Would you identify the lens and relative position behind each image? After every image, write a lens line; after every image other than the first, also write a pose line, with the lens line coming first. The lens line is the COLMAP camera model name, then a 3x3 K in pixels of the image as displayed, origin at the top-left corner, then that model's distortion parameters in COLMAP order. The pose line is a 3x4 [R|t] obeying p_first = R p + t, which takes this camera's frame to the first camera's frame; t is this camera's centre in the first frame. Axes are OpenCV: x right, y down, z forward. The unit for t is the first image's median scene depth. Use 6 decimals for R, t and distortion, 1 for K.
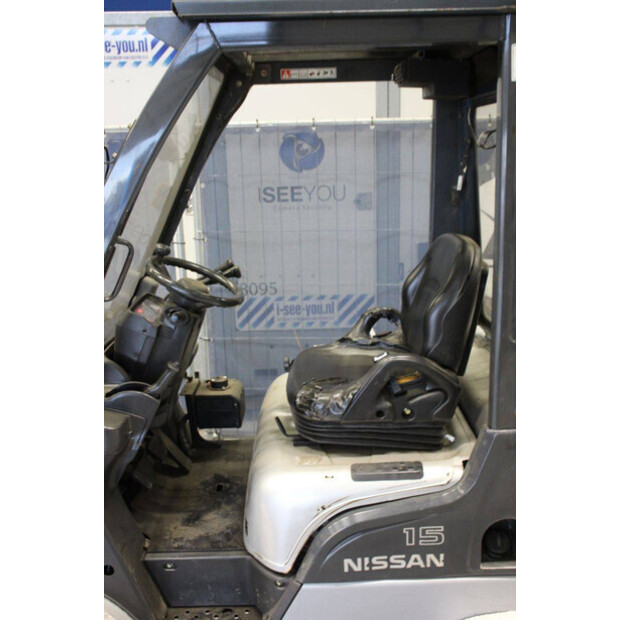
lens RADIAL K [[639.2, 0, 306.1], [0, 639.2, 309.1], [0, 0, 1]] dist [-0.050407, 0.000000]
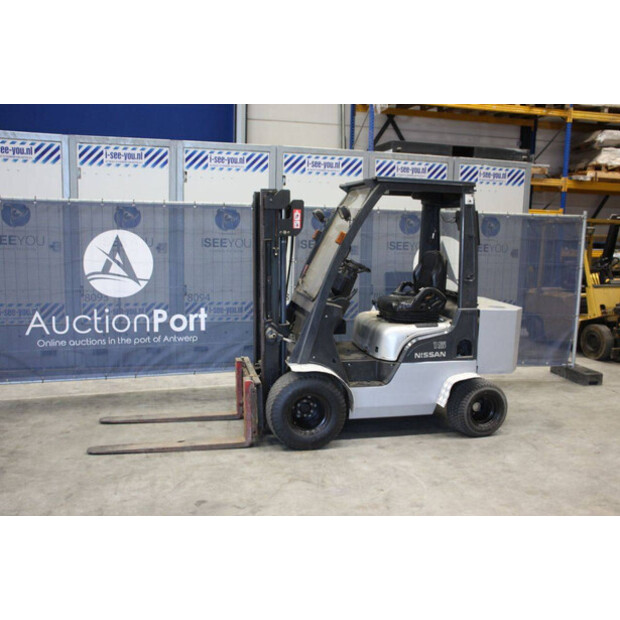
lens RADIAL K [[591.1, 0, 309.1], [0, 591.1, 308.9], [0, 0, 1]] dist [-0.053011, 0.000000]
pose [[0.977326, 0.012630, 0.211364, -0.895206], [0.010076, 0.994314, -0.106008, 0.416076], [-0.211501, 0.105734, 0.971642, -1.427115]]
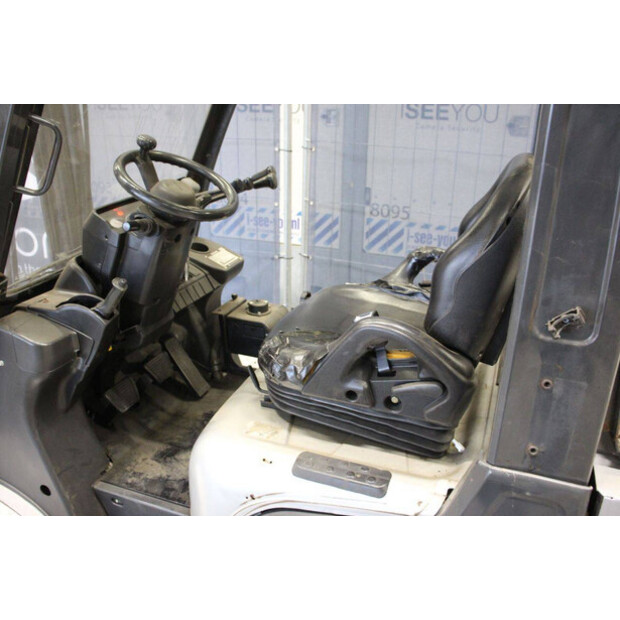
lens RADIAL K [[568.6, 0, 307.4], [0, 568.6, 311.7], [0, 0, 1]] dist [-0.095600, 0.000000]
pose [[0.933149, 0.174778, -0.314142, 0.230948], [-0.126652, 0.977664, 0.167725, -0.025790], [0.336440, -0.116726, 0.934443, 0.362620]]
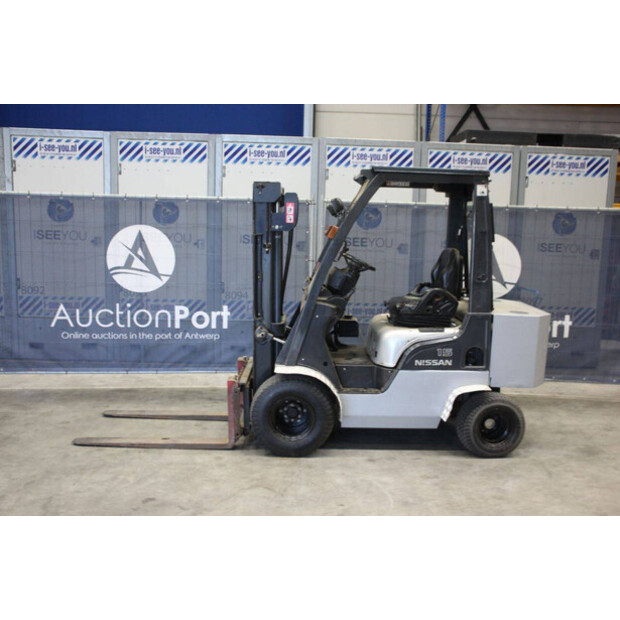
lens RADIAL K [[622.1, 0, 314.7], [0, 622.1, 309.2], [0, 0, 1]] dist [-0.032483, 0.000000]
pose [[0.999014, 0.042469, 0.012938, -0.365735], [-0.040805, 0.993170, -0.109306, 0.425183], [-0.017492, 0.108671, 0.993924, -1.470778]]
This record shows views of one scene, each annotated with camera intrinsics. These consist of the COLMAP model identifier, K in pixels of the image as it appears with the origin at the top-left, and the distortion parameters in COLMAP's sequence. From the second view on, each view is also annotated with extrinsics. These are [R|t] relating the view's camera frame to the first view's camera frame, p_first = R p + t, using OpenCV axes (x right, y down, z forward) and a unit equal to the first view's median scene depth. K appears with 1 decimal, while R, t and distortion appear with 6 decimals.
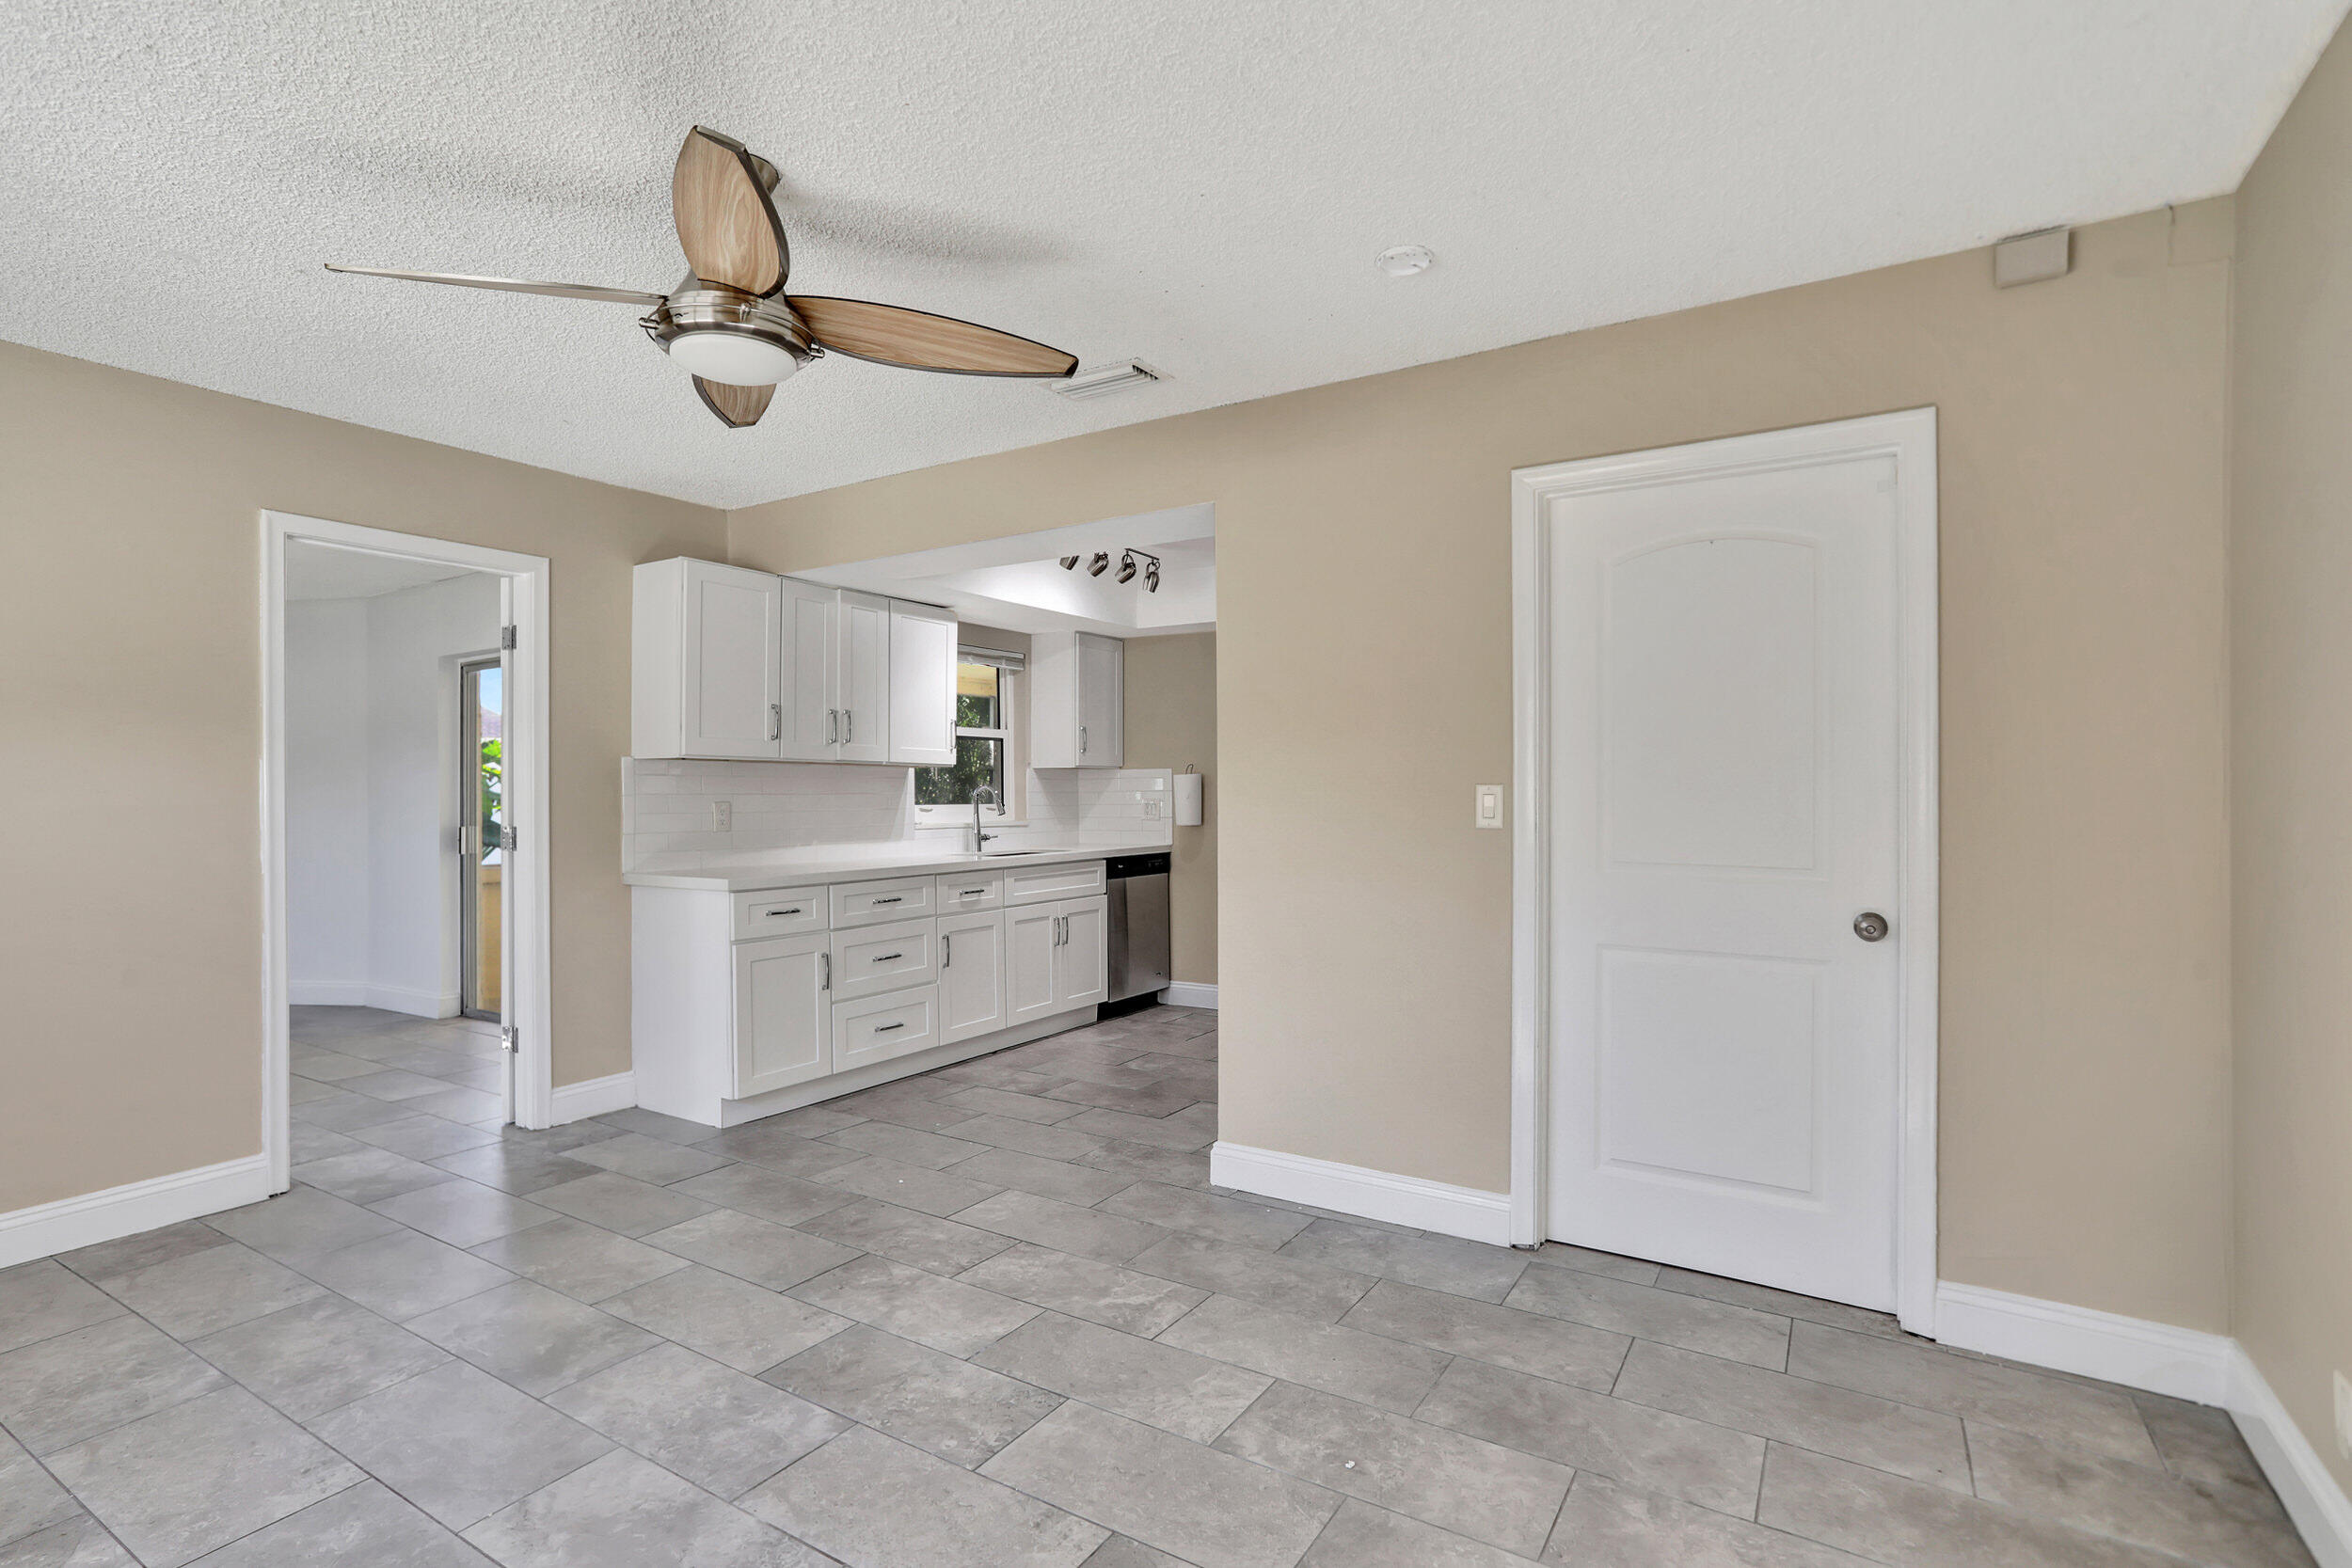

***

Write out each entry exactly; any pictures stay out of the copy.

Would you identify the lens and relative position behind each image? After every image, write a lens line; after every image other than the first, also write a pose line, with the lens line coming first. The lens line is the COLMAP camera model name, then a 3x3 K in pixels of the image as displayed, origin at the top-left corner, then that model's distortion parameters in COLMAP order. The pose line is a 3x4 [R|t] obeying p_first = R p + t, which takes this camera's frame to the first camera's frame; t is this camera's centre in the first frame. Axes are OpenCV: x right, y down, z forward. The unit for t is the first image's median scene depth. Use 6 decimals for R, t and distortion, 1 for K.
lens RADIAL K [[639.2, 0, 306.1], [0, 639.2, 309.1], [0, 0, 1]] dist [-0.050407, 0.000000]
lens RADIAL K [[591.1, 0, 309.1], [0, 591.1, 308.9], [0, 0, 1]] dist [-0.053011, 0.000000]
pose [[0.977326, 0.012630, 0.211364, -0.895206], [0.010076, 0.994314, -0.106008, 0.416076], [-0.211501, 0.105734, 0.971642, -1.427115]]
lens RADIAL K [[568.6, 0, 307.4], [0, 568.6, 311.7], [0, 0, 1]] dist [-0.095600, 0.000000]
pose [[0.933149, 0.174778, -0.314142, 0.230948], [-0.126652, 0.977664, 0.167725, -0.025790], [0.336440, -0.116726, 0.934443, 0.362620]]
lens RADIAL K [[622.1, 0, 314.7], [0, 622.1, 309.2], [0, 0, 1]] dist [-0.032483, 0.000000]
pose [[0.999014, 0.042469, 0.012938, -0.365735], [-0.040805, 0.993170, -0.109306, 0.425183], [-0.017492, 0.108671, 0.993924, -1.470778]]
This record shows views of one scene, each annotated with camera intrinsics. These consist of the COLMAP model identifier, K in pixels of the image as it appears with the origin at the top-left, and the distortion parameters in COLMAP's sequence. From the second view on, each view is also annotated with extrinsics. These are [R|t] relating the view's camera frame to the first view's camera frame, p_first = R p + t, using OpenCV axes (x right, y down, z forward) and a unit equal to the first view's median scene depth. K appears with 1 decimal, while R, t and distortion appear with 6 decimals.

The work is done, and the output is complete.